On 17 June 2025, in Re Kaur S ECI 2025 01364 the Supreme Court made a further modification to the network of restrictive covenants in the Mt Ridley Estate, Mickleham, shown below:

That takes the number of titles modified to allow an additional one or two dwellings, to six or more in recent years. We are now finding that most applications proceed unopposed.
And for good reason. Large subdivisions of land such as that in the Mt Ridley Estate incorporate single dwelling covenants often as an assurance to planning authorities that infrastructure will not be overwhelmed by the subdivision and subsequent development of land.
As time passes, and surrounding land is intensively developed, these subdivisions stand as artefacts to infrastructure conditions long gone.

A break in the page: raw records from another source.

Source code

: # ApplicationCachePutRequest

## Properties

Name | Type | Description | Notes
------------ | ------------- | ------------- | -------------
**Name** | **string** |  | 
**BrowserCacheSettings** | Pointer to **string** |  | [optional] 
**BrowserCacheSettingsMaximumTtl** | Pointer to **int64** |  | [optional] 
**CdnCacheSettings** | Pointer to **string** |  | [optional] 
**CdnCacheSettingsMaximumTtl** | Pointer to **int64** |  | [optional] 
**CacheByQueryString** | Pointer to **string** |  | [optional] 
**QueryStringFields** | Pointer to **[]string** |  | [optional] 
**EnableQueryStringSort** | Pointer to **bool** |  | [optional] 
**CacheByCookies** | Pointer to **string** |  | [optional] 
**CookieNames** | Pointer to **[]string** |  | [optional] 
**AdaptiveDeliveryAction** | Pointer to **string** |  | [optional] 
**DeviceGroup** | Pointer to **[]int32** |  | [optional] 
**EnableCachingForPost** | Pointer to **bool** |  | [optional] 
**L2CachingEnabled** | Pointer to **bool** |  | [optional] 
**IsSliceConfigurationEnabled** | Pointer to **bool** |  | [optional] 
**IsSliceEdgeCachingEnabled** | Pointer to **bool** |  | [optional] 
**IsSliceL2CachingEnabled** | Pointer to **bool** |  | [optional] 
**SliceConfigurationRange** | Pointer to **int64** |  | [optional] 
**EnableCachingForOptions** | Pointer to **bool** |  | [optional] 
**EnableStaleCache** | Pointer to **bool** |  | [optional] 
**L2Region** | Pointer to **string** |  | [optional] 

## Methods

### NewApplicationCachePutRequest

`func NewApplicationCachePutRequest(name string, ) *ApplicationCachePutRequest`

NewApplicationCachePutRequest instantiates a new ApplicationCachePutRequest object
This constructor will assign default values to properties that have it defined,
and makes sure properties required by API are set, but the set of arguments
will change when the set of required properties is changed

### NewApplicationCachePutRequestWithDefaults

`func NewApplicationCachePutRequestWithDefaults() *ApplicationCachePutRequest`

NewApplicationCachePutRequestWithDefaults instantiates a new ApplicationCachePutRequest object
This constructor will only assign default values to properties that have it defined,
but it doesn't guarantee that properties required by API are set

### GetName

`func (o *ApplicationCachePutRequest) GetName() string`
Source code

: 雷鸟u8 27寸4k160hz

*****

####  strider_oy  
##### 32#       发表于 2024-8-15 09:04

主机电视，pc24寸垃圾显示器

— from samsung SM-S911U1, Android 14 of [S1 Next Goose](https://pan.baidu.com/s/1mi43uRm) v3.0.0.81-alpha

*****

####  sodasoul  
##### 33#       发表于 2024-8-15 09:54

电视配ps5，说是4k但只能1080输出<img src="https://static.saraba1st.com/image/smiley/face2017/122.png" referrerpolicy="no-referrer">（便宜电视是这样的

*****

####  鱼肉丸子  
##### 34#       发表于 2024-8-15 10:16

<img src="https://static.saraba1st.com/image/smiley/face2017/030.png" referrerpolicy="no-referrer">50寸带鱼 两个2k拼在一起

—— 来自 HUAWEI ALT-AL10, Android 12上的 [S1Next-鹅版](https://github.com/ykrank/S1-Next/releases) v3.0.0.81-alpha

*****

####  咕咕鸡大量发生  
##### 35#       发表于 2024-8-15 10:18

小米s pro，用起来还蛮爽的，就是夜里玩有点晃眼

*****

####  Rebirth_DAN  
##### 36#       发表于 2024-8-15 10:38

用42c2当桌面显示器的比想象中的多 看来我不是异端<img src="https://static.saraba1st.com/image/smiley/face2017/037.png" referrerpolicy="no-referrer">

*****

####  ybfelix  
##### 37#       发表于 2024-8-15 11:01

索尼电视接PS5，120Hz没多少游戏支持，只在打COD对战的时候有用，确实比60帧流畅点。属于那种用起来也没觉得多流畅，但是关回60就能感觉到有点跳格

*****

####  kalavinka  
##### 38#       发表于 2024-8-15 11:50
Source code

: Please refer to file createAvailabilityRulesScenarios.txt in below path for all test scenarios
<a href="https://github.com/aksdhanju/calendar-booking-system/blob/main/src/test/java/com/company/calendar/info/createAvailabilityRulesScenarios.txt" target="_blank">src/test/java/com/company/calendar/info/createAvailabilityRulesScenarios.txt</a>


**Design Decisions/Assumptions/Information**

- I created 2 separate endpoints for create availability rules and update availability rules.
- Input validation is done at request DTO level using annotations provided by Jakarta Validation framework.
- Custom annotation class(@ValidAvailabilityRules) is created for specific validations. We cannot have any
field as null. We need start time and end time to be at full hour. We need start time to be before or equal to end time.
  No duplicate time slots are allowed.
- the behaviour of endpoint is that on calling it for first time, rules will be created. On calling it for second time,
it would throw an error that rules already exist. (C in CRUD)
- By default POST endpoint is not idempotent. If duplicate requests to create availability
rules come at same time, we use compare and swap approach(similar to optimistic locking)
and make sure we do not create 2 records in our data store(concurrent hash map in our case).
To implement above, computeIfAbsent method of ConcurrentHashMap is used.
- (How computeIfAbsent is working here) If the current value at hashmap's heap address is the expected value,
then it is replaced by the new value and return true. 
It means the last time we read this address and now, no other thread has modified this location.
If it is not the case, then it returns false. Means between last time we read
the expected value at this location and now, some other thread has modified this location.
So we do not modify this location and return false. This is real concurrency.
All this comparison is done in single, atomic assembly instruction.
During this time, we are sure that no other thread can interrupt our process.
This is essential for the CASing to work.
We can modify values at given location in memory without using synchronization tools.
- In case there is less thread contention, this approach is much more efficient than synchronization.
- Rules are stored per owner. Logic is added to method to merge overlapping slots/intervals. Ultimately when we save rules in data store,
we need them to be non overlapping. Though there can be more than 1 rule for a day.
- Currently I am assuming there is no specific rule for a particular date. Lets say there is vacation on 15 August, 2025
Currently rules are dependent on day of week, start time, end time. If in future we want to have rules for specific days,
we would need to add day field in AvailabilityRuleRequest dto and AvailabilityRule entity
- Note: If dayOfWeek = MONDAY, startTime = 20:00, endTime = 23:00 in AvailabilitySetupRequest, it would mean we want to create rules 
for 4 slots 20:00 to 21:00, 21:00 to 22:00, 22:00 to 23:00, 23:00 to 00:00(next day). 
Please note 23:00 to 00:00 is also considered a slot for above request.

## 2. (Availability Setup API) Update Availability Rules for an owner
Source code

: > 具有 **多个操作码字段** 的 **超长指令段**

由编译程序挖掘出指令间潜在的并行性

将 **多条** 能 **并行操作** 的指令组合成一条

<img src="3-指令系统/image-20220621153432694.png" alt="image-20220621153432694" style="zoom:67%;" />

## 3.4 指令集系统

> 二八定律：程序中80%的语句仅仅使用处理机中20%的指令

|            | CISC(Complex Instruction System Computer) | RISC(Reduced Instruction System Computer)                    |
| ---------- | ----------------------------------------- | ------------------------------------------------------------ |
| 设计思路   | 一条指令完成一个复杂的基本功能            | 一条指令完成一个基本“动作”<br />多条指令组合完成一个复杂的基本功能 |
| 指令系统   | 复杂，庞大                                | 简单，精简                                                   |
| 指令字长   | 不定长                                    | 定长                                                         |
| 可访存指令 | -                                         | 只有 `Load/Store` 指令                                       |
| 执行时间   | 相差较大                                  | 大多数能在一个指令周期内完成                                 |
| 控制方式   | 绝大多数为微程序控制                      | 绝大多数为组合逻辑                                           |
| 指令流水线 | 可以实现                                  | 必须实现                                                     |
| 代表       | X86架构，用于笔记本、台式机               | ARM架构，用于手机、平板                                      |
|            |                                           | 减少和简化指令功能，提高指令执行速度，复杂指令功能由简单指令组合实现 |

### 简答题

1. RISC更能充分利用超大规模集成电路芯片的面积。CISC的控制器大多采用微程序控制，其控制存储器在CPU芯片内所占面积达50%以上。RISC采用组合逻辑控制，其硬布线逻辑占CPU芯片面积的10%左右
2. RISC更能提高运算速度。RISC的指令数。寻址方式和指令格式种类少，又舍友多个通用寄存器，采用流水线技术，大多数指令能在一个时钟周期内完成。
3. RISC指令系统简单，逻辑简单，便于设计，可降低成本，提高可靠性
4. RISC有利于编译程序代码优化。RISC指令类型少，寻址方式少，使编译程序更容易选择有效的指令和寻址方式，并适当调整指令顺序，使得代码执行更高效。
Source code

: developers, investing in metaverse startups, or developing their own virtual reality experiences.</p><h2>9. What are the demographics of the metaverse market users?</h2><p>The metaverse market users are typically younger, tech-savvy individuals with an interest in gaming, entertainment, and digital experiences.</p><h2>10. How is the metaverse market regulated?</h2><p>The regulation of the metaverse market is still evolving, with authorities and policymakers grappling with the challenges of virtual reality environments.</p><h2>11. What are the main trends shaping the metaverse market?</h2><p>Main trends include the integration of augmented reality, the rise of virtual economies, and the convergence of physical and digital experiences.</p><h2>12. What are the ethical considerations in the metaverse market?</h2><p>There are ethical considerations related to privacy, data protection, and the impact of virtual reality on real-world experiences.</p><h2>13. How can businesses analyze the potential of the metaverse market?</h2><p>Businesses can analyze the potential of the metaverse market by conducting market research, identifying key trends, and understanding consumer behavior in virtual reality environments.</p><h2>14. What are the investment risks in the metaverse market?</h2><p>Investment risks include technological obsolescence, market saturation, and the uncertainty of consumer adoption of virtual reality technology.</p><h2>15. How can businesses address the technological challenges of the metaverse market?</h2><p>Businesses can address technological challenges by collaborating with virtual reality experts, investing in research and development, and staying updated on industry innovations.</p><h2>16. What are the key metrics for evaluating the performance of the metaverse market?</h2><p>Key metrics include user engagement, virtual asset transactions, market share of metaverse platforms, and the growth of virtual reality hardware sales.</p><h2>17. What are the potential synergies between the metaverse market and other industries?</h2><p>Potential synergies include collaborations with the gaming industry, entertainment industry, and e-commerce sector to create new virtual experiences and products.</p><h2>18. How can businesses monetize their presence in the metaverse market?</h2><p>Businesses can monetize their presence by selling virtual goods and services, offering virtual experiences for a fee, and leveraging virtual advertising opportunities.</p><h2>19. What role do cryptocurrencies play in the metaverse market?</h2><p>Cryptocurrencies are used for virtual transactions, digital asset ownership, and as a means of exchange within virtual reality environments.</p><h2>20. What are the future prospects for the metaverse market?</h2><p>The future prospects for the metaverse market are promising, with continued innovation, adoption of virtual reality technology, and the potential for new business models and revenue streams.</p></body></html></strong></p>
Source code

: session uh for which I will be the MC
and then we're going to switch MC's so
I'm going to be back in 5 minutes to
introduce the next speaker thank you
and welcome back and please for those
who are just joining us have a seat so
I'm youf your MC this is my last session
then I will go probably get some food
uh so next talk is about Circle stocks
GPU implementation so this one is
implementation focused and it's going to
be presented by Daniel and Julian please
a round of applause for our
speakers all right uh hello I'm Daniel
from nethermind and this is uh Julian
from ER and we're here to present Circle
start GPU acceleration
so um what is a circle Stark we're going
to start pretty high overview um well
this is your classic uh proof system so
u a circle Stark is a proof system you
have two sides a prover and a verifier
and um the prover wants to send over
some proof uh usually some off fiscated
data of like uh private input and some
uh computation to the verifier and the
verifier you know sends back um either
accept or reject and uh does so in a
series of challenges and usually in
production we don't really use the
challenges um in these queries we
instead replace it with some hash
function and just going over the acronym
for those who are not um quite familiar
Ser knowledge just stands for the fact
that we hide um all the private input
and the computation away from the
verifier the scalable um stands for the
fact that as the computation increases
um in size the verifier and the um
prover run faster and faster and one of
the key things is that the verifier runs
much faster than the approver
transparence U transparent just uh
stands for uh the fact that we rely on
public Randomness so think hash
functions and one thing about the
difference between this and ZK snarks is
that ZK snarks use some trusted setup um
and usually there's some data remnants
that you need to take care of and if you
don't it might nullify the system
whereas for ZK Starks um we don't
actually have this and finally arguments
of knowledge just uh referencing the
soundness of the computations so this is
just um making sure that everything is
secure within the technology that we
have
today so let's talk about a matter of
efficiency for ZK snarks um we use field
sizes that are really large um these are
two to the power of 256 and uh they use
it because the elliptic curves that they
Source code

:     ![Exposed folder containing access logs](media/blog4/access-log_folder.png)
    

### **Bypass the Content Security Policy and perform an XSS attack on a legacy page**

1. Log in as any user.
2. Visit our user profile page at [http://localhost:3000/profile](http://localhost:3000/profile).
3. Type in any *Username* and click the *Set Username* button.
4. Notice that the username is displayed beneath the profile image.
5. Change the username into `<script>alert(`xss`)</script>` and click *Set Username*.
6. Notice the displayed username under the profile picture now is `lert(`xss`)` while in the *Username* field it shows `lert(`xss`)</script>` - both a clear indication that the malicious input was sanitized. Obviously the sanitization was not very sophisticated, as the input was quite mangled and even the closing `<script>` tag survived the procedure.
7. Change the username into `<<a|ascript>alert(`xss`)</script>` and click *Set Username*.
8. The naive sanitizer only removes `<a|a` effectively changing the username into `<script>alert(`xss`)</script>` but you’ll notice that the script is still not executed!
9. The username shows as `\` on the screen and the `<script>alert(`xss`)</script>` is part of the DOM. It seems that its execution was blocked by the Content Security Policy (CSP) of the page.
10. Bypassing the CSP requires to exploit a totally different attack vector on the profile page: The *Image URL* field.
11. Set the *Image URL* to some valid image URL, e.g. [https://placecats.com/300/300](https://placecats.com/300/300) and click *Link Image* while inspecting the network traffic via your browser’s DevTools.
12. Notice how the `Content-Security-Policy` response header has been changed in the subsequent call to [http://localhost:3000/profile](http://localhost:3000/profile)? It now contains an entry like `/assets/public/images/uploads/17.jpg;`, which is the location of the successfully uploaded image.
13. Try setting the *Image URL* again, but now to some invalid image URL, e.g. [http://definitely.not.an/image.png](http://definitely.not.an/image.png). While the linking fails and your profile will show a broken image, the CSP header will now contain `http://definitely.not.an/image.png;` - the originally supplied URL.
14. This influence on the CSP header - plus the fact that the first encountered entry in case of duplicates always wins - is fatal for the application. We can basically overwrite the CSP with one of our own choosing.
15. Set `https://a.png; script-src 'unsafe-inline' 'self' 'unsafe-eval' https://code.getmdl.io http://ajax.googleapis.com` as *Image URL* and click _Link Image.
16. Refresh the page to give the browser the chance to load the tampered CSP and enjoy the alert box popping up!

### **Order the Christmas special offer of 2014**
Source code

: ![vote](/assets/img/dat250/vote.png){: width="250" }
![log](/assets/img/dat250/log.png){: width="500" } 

Lots remain sufficiently large for further subdivision to occur without noticeably impacting on the amenity of neighbouring beneficiaries and the Supreme Court seems increasingly comfortable in approving applications to vary these covenants.
Significantly, the experience has been quite different for those people who apply via the permit application process, with an application in Ambrosio v Hume CC [2019] VCAT 2049 being refused on the basis that the grant of a permit could result in amenity or character loss through the creation of a differently shaped lot.
The Supreme Court, however, has been flexible in the creation of regular lots and battle axe allotments to work around existing dwellings.